Show, from the entries below, every line in which "elbow" appears.

RECORD EXTRACTS:
☆ ☆ ☆ ☆ ☆ ☆ ☆

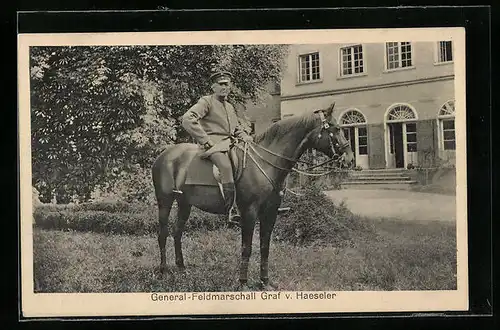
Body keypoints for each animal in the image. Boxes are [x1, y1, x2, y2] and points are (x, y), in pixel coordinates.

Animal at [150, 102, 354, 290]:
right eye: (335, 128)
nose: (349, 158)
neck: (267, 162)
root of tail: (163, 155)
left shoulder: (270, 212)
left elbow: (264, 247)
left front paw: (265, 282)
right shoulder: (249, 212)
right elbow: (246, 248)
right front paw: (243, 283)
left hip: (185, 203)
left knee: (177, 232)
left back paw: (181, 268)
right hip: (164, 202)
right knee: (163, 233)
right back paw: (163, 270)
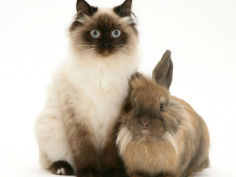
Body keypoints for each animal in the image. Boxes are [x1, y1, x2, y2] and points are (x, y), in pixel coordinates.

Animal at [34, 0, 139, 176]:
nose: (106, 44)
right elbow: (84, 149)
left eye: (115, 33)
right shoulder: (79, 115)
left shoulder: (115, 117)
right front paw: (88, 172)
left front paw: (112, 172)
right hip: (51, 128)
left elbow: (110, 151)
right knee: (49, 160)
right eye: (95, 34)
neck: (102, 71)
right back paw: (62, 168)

☆ ☆ ☆ ☆ ☆ ☆ ☆

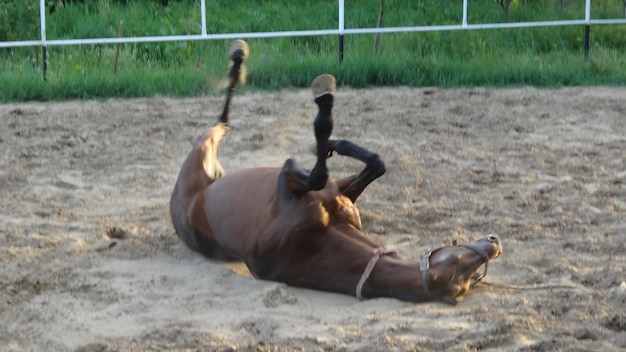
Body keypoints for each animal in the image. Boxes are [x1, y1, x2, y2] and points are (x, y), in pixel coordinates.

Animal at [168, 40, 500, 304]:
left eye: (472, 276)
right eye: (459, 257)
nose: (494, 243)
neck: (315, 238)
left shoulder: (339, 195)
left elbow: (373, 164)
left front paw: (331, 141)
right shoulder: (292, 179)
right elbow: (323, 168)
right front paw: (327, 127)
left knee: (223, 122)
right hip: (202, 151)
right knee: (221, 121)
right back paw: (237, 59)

☆ ☆ ☆ ☆ ☆ ☆ ☆

ANSWER SECTION:
left elbow: (264, 247)
right elbow: (246, 248)
right elbow: (84, 149)
left elbow: (110, 151)
left elbow: (373, 164)
right elbow: (323, 168)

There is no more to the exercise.